* out of ****
(for thematic elements and brief strong language)
Released: December 16, 2016
Runtime: 97 minutes
Director: David Frankel
Starring: Will Smith, Edward Norton, Helen Mirren, Kate Winslet, Kiera Knightly, Michael Peña, Jacob Latimore, Ann Dowd, Naomie Harris
Available to rent through Amazon Video or buy on Blu-ray and DVD. Proceeds from purchases made through these links go to support this blog.
Collateral Beauty is the humanist carbon copy of the Christian-lit phenomenon The Shack. Both are schlocky excuses for parables of grace in the midst of life-crippling grief. The niche Christian Media industry can now boast “Hey, they’re ripping us off for once!”, but at least this tripe isn’t heretical. So there’s that.
Will Smith plays Howard, a Madison Avenue advertising guru who’s falling apart during a slow, steady, debilitating breakdown following the death of his young daughter. Instead of being visited upon by unorthodox versions of the Father, Son, and Holy Spirit (as the tormented man in The Shack is), visages of a non-deity trinity comprised of Love, Death, and Time appear to Howard after he’s written and mailed letters to them, crying out for answers. They provide some pat bromides under the guise of profundity, even as the film defensively goes out of its way to tell us how offensive such cliché encouragements can be.
There’s an extra layer to these encounters that the film’s sappy trailers don’t reveal, and it makes the whole premise more intriguing than it first appeared…until the reality of that layer sinks in and you realize this whole mess is even more of a fraud than you initially, cynically suspected.
Constructed on treacly, absurd contrivances meant to reveal hope in tragedy, Collateral Beauty wants to pierce our hearts with a high concept fable that would never actually be possible for anyone to experience. How can one garner comfort from something so patently bogus, let alone extend tear-jerking sympathy toward a wealthy person of financial means and deeply-concerned friends (as opposed to, say, a middle class or low income person of no resources or safety net)?
We’re also spoon-fed lame, faux-philosophical slogans and isms like “What is your ‘Why’?”, along with superficial attempts at clever insight such as spinning the title as a deep, contemplative paradigm shifter on how to perceive the damage (and its wake) that life often wields. Peppering some of these fluffy axioms with profanities is a lame attempt at giving them an “edge”, and doesn’t make them any less cheeseball. Please, just save it all for the pretentious TEDtalk or Inspirational / Leadership conference circuit, okay?

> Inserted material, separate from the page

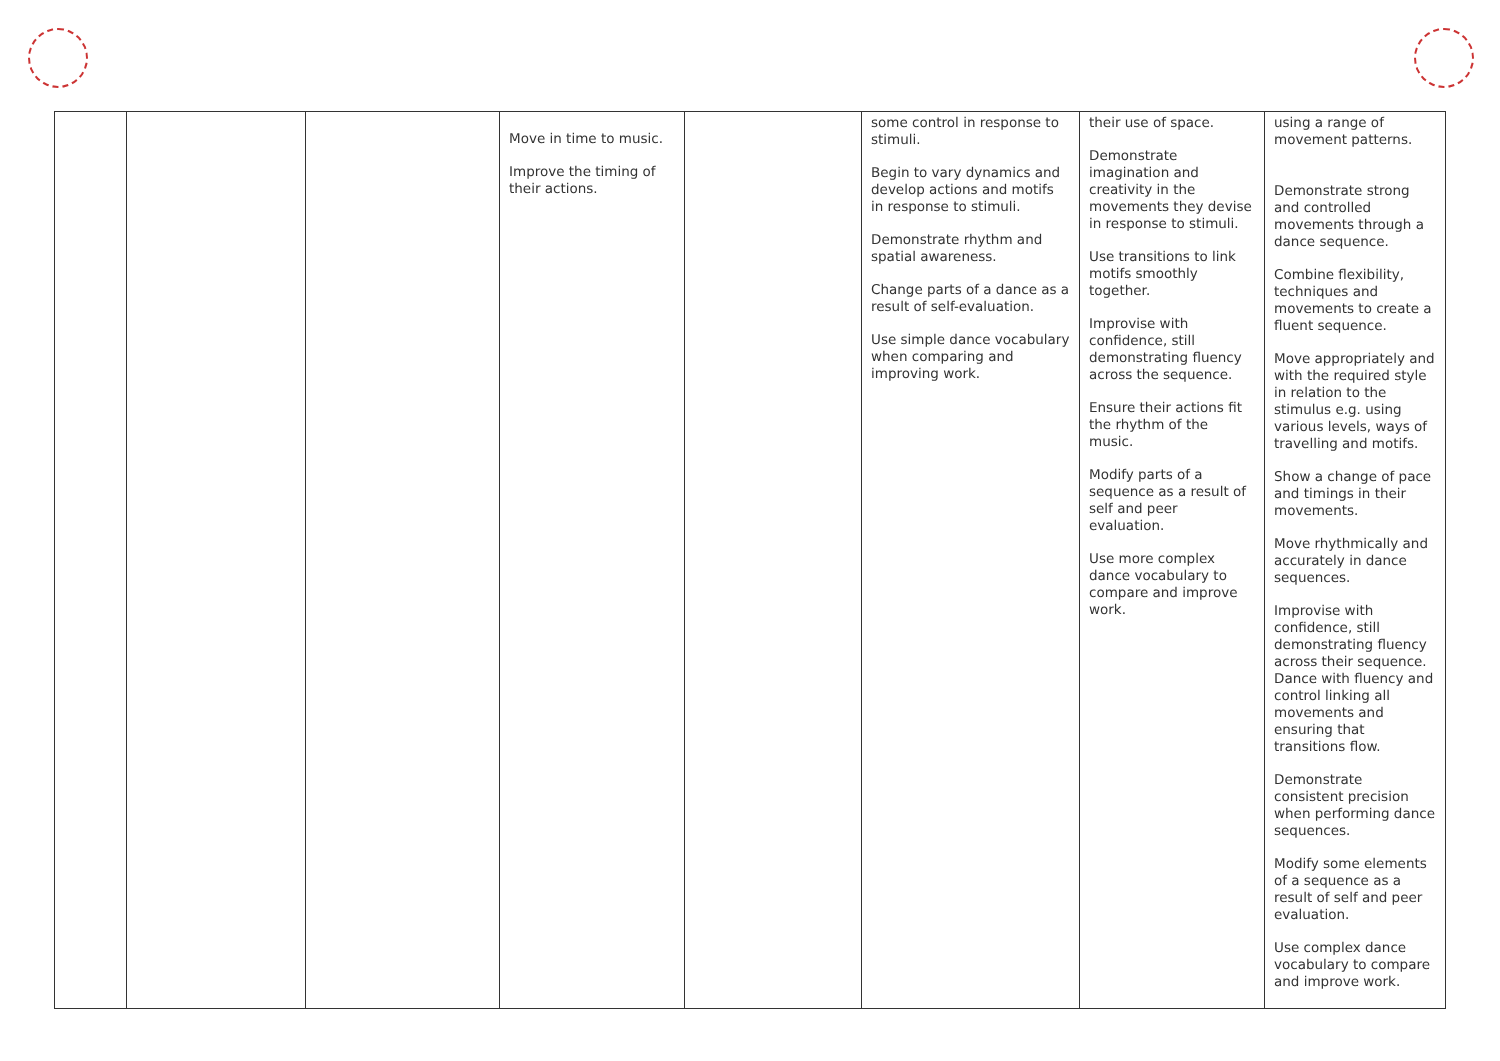| | | | Move in time to music. Improve the timing of their actions. | | some control in response to stimuli. Begin to vary dynamics and develop actions and motifs in response to stimuli. Demonstrate rhythm and spatial awareness. Change parts of a dance as a result of self-evaluation. Use simple dance vocabulary when comparing and improving work. | their use of space. Demonstrate imagination and creativity in the movements they devise in response to stimuli. Use transitions to link motifs smoothly together. Improvise with confidence, still demonstrating fluency across the sequence. Ensure their actions fit the rhythm of the music. Modify parts of a sequence as a result of self and peer evaluation. Use more complex dance vocabulary to compare and improve work. | using a range of movement patterns. Demonstrate strong and controlled movements through a dance sequence. Combine flexibility, techniques and movements to create a fluent sequence. Move appropriately and with the required style in relation to the stimulus e.g. using various levels, ways of travelling and motifs. Show a change of pace and timings in their movements. Move rhythmically and accurately in dance sequences. Improvise with confidence, still demonstrating fluency across their sequence. Dance with fluency and control linking all movements and ensuring that transitions flow. Demonstrate consistent precision when performing dance sequences. Modify some elements of a sequence as a result of self and peer evaluation. Use complex dance vocabulary to compare and improve work. |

As the film unfolds, its spurious emotional gaslighting bears itself out and even doubles down. The capper insult comes in the closing dénouement of a Shyamalan-lite twist. Despite suggesting something you likely assumed anyway, the implication takes whatever smidgeon of conviction the movie had and then strips itself of the courage to stick even to that.
If you want to see a truthful, unflinching, and cathartic meditation on grief and loss, you need look no further than down the multiplex walkway for Oscar-contender Manchester by the Sea. But if you genuinely want the ridiculously preposterous version then, well, here’s your saccharine feast. Have at.
Honestly, it’s amazing that Hollywood types can peddle this kind of Oprah-fied non-religious spiritual hokum and then have the gall to turn around with a straight face and tell us how to vote.